25 - I'm Here

441 64 2
                                    

Jian tidak tahu apa yang menyebabkan dirinya tidak memiliki kekuatan untuk melepas pelukan Juan. Dekapan itu terasa hangat. Berada dalam rengkuhan tubuh Juan membuatnya seperti sedang dilindungi. Tanpa sadar tangannya bergerak. Membalas pelukan yang Juan berikan. Bahu Jian bergetar. Seiring dengan air mata yang mengalir keluar dan membasahi bagian pundak jaket yang Juan pakai. Anak itu kembali larut dalam sedu-sedan.
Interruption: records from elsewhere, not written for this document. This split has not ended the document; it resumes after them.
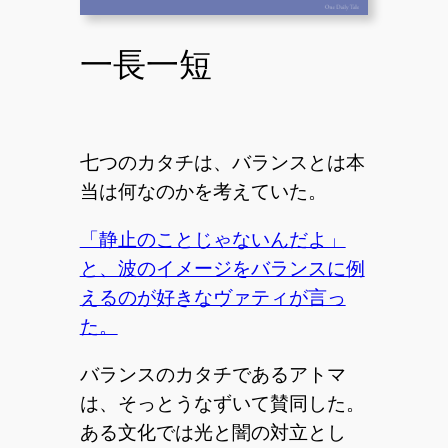
一長一短
七つのカタチは、バランスとは本
当は何なのかを考えていた。
「静止のことじゃないんだよ」
と、波のイメージをバランスに例
えるのが好きなヴァティが言っ
た。
バランスのカタチであるアトマ
は、そっとうなずいて賛同した。
ある文化では光と闇の対立とし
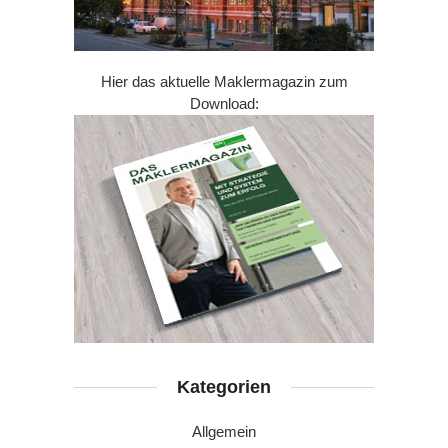
Hier das aktuelle Maklermagazin zum
Download:
Kategorien
Allgemein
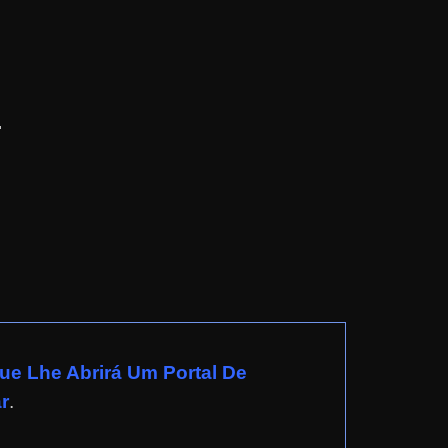
.
e Lhe Abrirá Um Portal De
r
.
Juan tidak bicara apa-apa. Ia merasa takut jika apa yang nantinya Ia ucapkan malah akan menyinggung perasaan Jian. Cowok itu hanya diam. Membiarkan Jian membasahi pakaiannya dengan air mata. Tangannya tidak lepas dari punggung Jian. Mengusapnya secara perlahan. Berharap bisa menenangkan Jian yang masih larut dalam tangisan.

"Gue kangen sama Bunda."

Tiba-tiba Jian bicara begitu. Suaranya bergetar. Dari apa yang Juan dengar, Ia tau ada rasa sakit dan rindu yang tersirat dalam ucapan Jian.

Juan mengangguk pelan, lalu berbisik lirih. "Gue tau."

Jian kembali meneteskan air mata. "Kenapa Bunda harus pergi lebih dulu, Bang?"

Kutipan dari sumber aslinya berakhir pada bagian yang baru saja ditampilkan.